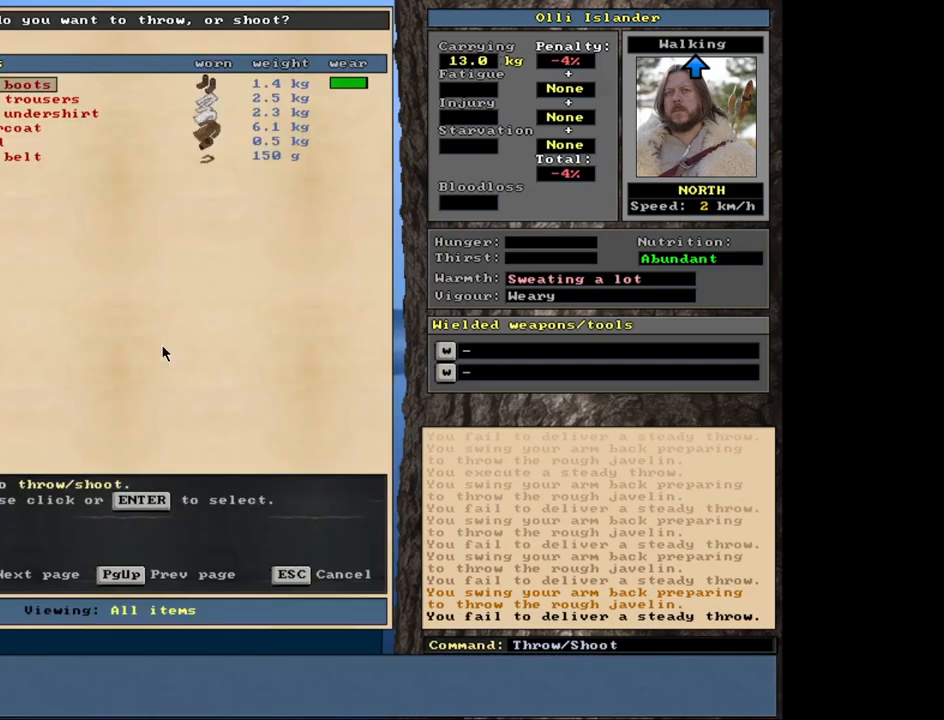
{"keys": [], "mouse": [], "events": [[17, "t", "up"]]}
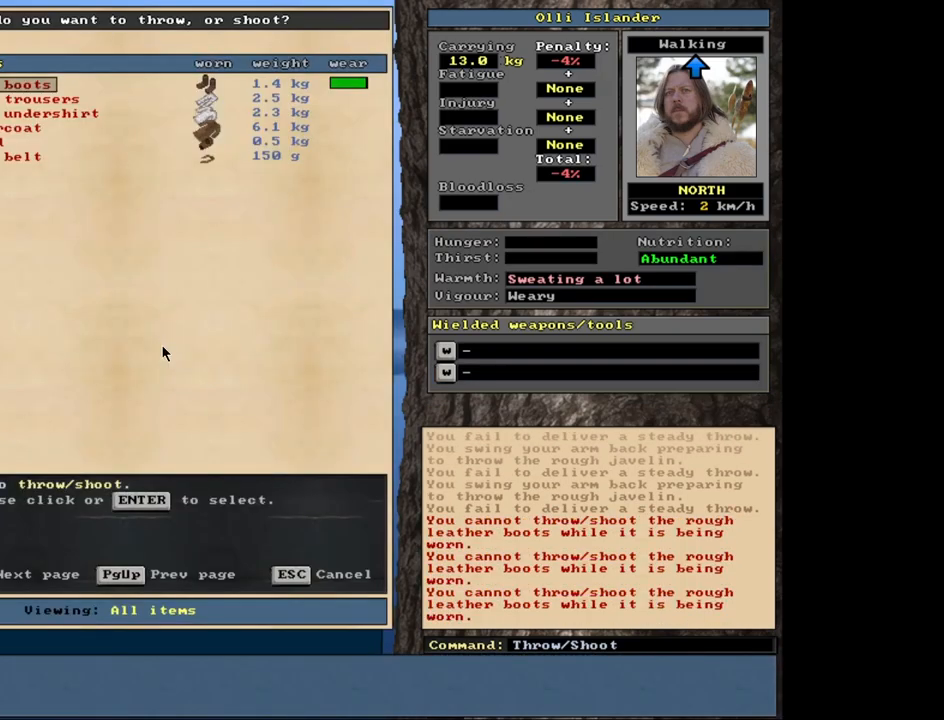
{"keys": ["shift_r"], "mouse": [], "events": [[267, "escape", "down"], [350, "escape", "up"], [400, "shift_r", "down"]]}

==

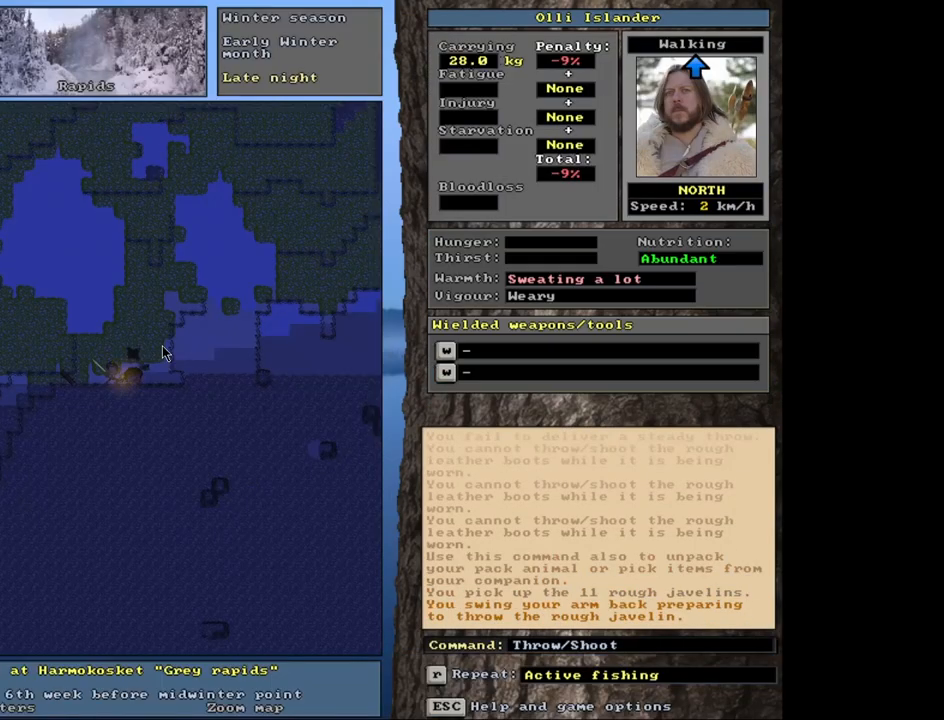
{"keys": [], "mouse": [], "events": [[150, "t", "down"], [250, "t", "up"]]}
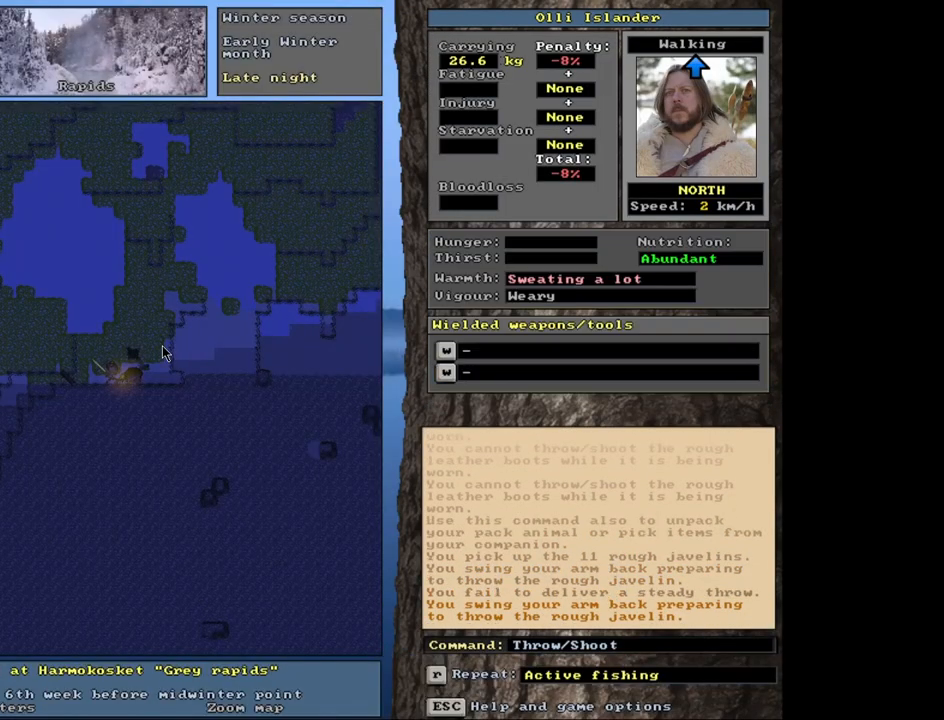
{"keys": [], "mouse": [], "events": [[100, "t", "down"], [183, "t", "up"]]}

## What the exercise asks
Where the string "down" turns up in a line of the data above, copy that whole line.

## Response to the task
{"keys": ["shift_r"], "mouse": [], "events": [[267, "escape", "down"], [350, "escape", "up"], [400, "shift_r", "down"]]}
{"keys": [], "mouse": [], "events": [[150, "t", "down"], [250, "t", "up"]]}
{"keys": [], "mouse": [], "events": [[100, "t", "down"], [183, "t", "up"]]}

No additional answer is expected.